1. PPE and physical distancing are big concerns

With some respondents being on extreme ends of the spectrum (either very concerned and affected, or not at all), we can nevertheless glean from these results that a majority of those surveyed have seen their organizations impacted by the pandemic, and that it was certainly a cause for concern.

So, what did respondents say were a major cause of concern for their teams in handling the pandemic? The ability to implement social/physical distancing (38 per cent) and the provision of PPE (27 per cent) were the two main concerns. Only 15 per cent of those surveyed said that heightened level of risk involved in work-related travel was an issue, and only 4 per cent responded that safety issues arising from remote working/working from home was a concern.

In fact, on that last point, those surveyed said that is had been very (38 per cent) or somewhat (31 per cent) possible to work from home – and for 11.5 per cent of respondents, extremely possible! Conversely, 11.5 per cent of those asked said that it had not at all been possible to effectively work from home.

2. Mental health remains an important topic

An issue that has been on many employers’ minds during the pandemic, the survey revealed that mental health issues have been a topic of concern for OHS professionals also. A majority of respondents agreed that broadly the pandemic had caused mental health issues in their organization, from just a few (42 per cent), to some (35 per cent) to many (11.5 per cent).

3. New guidelines have by and large been possible to implement

With a slew of guidelines in place to protect workers, how possible has it been for businesses and employers to implement these various new regulations?
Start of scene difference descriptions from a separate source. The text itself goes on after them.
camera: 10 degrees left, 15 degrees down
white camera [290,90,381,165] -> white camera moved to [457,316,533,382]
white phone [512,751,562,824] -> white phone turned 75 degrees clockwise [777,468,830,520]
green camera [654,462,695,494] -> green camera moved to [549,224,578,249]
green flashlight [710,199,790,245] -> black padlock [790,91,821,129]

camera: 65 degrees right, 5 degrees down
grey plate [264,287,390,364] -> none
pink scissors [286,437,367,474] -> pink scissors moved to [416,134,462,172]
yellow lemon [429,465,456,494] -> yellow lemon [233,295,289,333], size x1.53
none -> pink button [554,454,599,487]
Increased sanitation has been the easiest to implement, with 81 per cent of respondents saying that it was very easy to implement. Guidelines touching on physical distancing, staggered shifts/breaks and access to PPE have also been relatively possible to respect.

Those surveyed said that physical distancing had been very (35 per cent) or somewhat (42 per cent) to make possible – with around 19 per cent saying that it was only slightly possible, and 4 per cent saying that it was not at all possible.
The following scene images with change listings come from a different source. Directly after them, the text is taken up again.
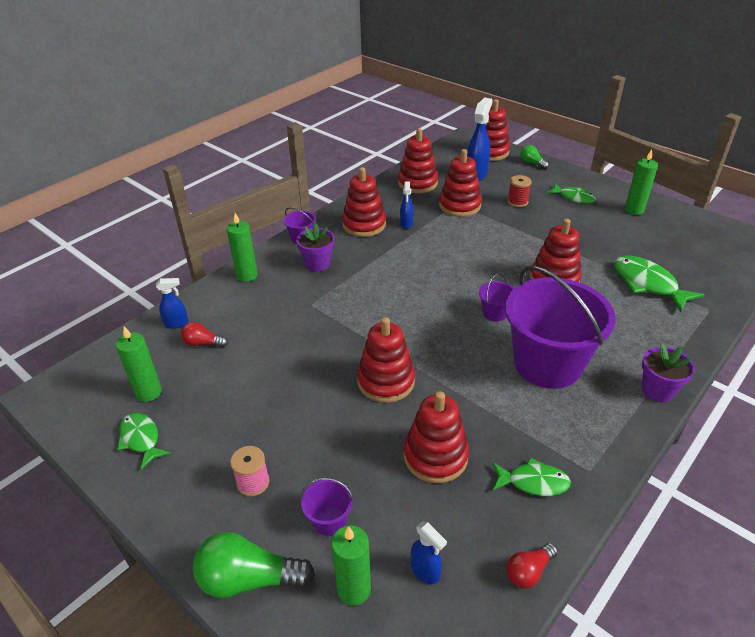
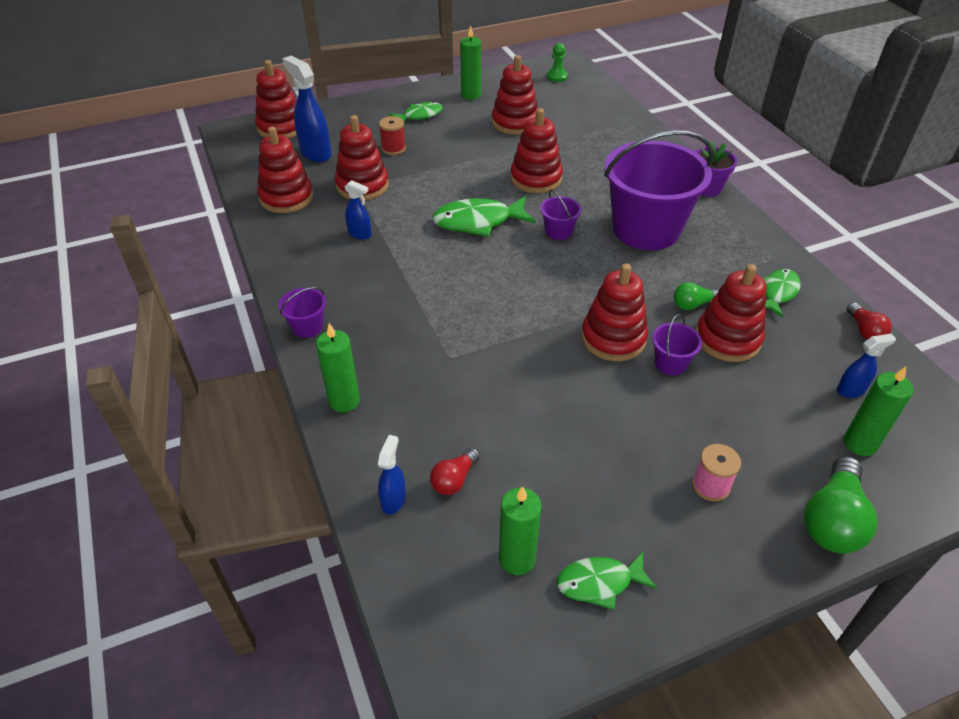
camera: 65 degrees left, 5 degrees up
purple flower pot [296,223,334,272] -> none
purple bucket [300,478,354,536] -> purple bucket moved to [652,314,702,375]
red stacking toy [342,167,386,237] -> red stacking toy moved to [492,55,538,135]
green light bulb [520,145,549,169] -> green light bulb moved to [674,282,719,310]
green fish [614,256,705,312] -> green fish moved to [432,196,536,237]
none -> green pawn [547,43,568,82]

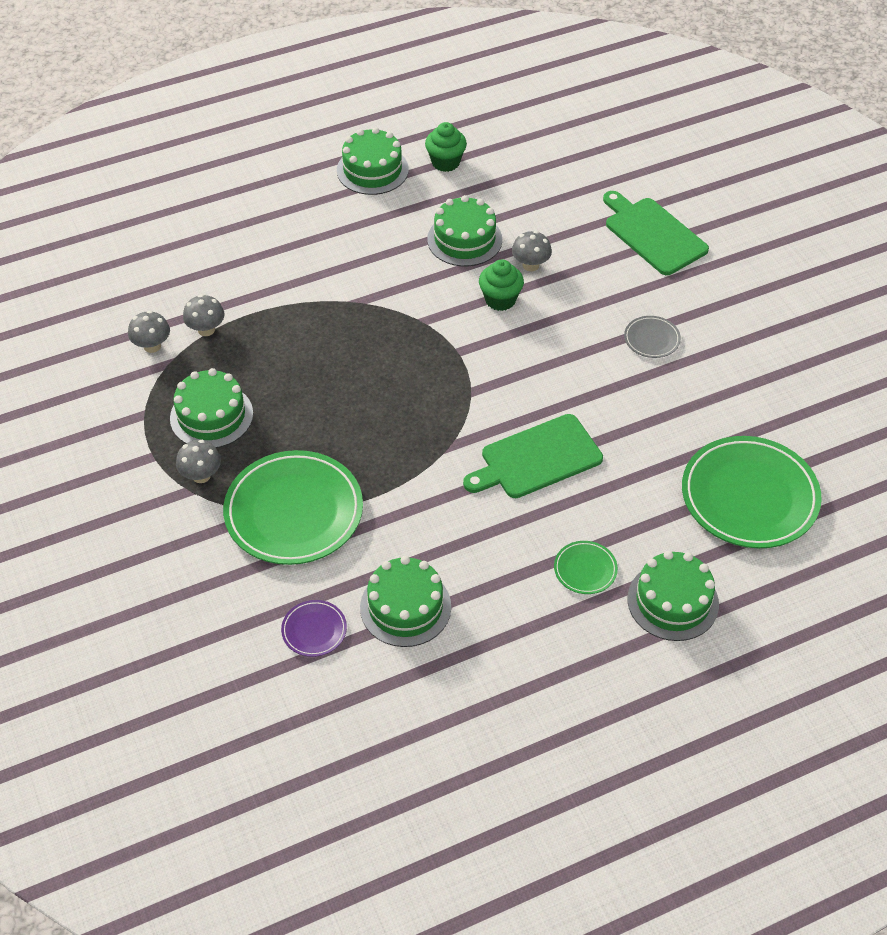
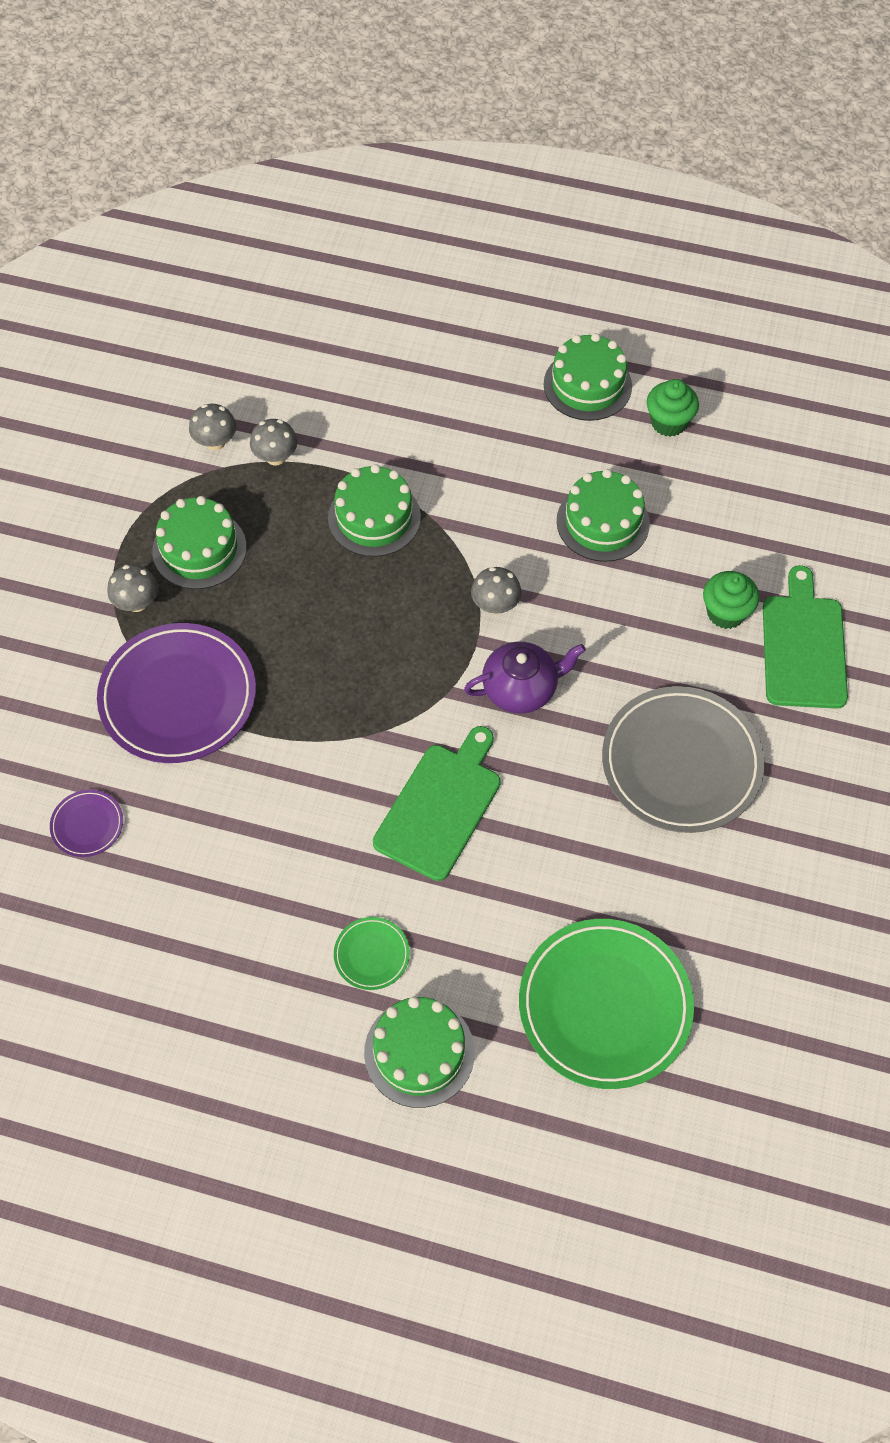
camera: 40 degrees right, 10 degrees up
green plate [223,450,363,565] -> purple plate [97,623,256,763]
green cake [360,556,451,647] -> green cake moved to [328,464,421,557]
green cutting board [463,414,603,498] -> green cutting board turned 105 degrees clockwise [373,726,501,881]
green cupcake [479,260,524,311] -> green cupcake moved to [703,571,759,629]
grey mushroom [512,231,552,271] -> grey mushroom moved to [471,567,522,614]
grey plate [624,316,681,358] -> grey plate [602,686,765,833], size x2.25
none -> purple teapot [464,641,586,714]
With regards to staggered shifts/breaks, 46 per cent of respondents said that it had been very possible to implement and 30 per cent said that it had been somewhat (31 per cent) easy to implement. Similarly to physical distancing, 19 per cent said that it was slightly possible, and almost 4 per cent said not at all.

Access to PPE was also broadly possible, a majority of those surveyed said that it was somewhat (46 per cent) feasible, 38 per cent said that it was very feasible and only 15 per cent said that it was slightly feasible.
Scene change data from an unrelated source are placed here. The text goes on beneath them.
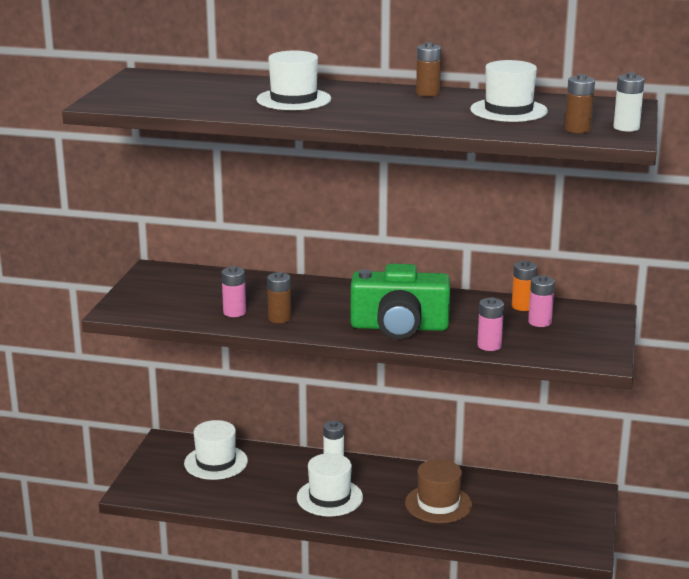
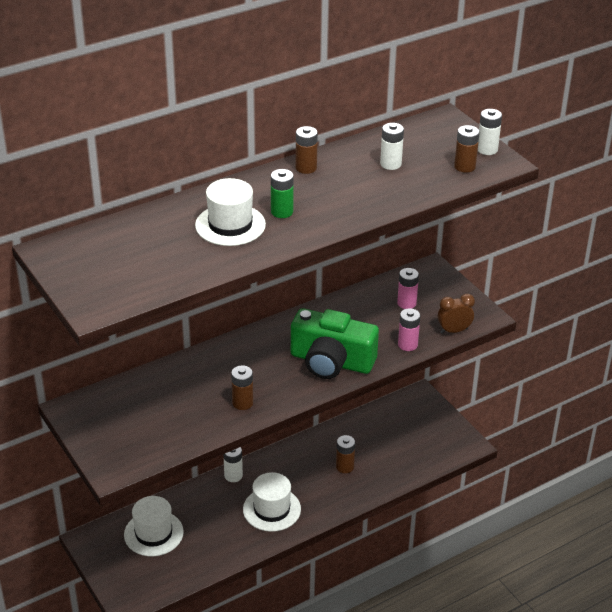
camera: 45 degrees left, 15 degrees up
pink battery [221,266,246,317] -> none
green camera [351,264,450,339] -> green camera turned 60 degrees clockwise [291,308,379,379]
brown hat [405,459,472,523] -> brown battery [336,435,355,473]
white hat [470,60,548,122] -> white battery [380,123,404,170]
orange battery [512,261,537,311] -> none
none -> green battery [271,169,294,218]
none -> brown clock [438,294,475,334]

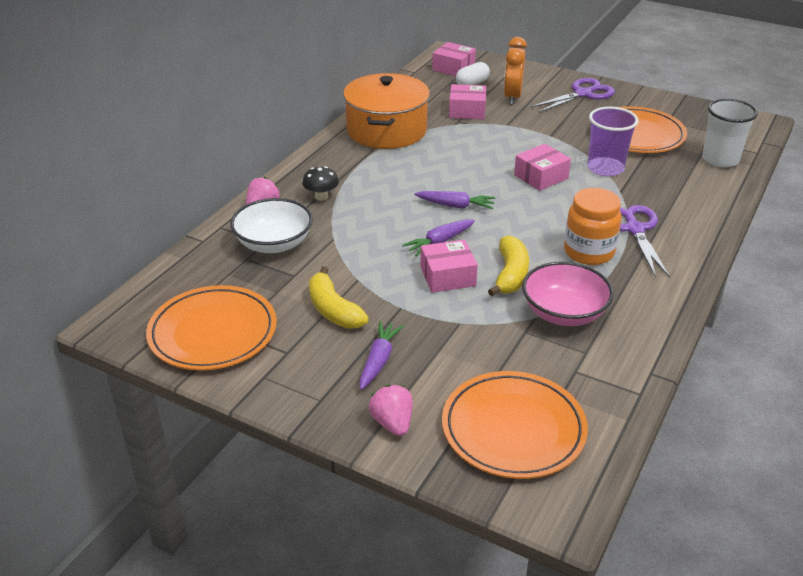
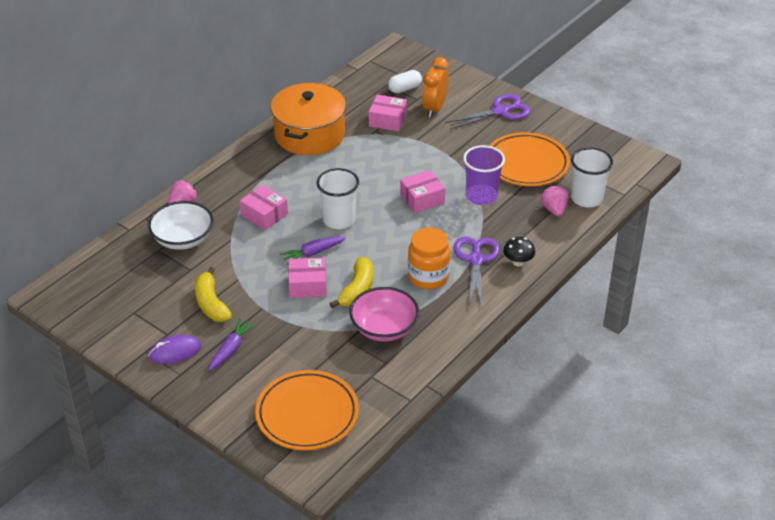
camera: 10 degrees right, 5 degrees up
orange plate [146,285,277,370] -> none
black mushroom [302,166,339,201] -> black mushroom moved to [503,237,535,266]
pink strawberry [369,384,413,436] -> pink strawberry moved to [541,185,568,217]
purple carrot [414,191,495,209] -> white cup [317,168,359,229]
pink box [432,42,476,76] -> pink box moved to [240,185,288,230]
none -> purple mouse [148,335,201,364]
4. Manpower and budget are not big concerns (yet)

Indeed, surprisingly respondents for the most part stated that manpower and budget reductions as a result of COVID-19 had not largely affected the safety function in their organization.

Though 23 per cent said that manpower reductions had moderately affected the safety function of their organization, 38 per cent said this had only been slightly affected, and 38 said that there had been no impact at all.

With regards to budget reductions, though almost 8 per cent said that these had had a large impact on the safety function in their organization, 19 per cent said that the impact had been moderate whilst 38 per cent said it had been slight and 35 per cent said there had been no impact.

5. OHS professionals have additional concerns

Though access to PPE, cleaning products and the effects of the pandemic on mental health were freely raised by OHS professionals during the survey, there were also additional concerns raised by respondents.

Lack of information and misinformation were brought up, with one respondent citing lack of prevalence data as a concern. Other concerns focused on misinformation or inconsistent information with regards to guidelines. Similarly, respondents mentioned difficulties enforcing compliance and mediating between workers.

A number of respondents voiced concerns about issues surrounding under-reporting of workplace injury and presenteeism.

Lastly, though a number of these new guidelines may slow work down, there has nevertheless been pressure for employees to work quickly said a few of those surveyed, with clients “demanding” to maintain schedules.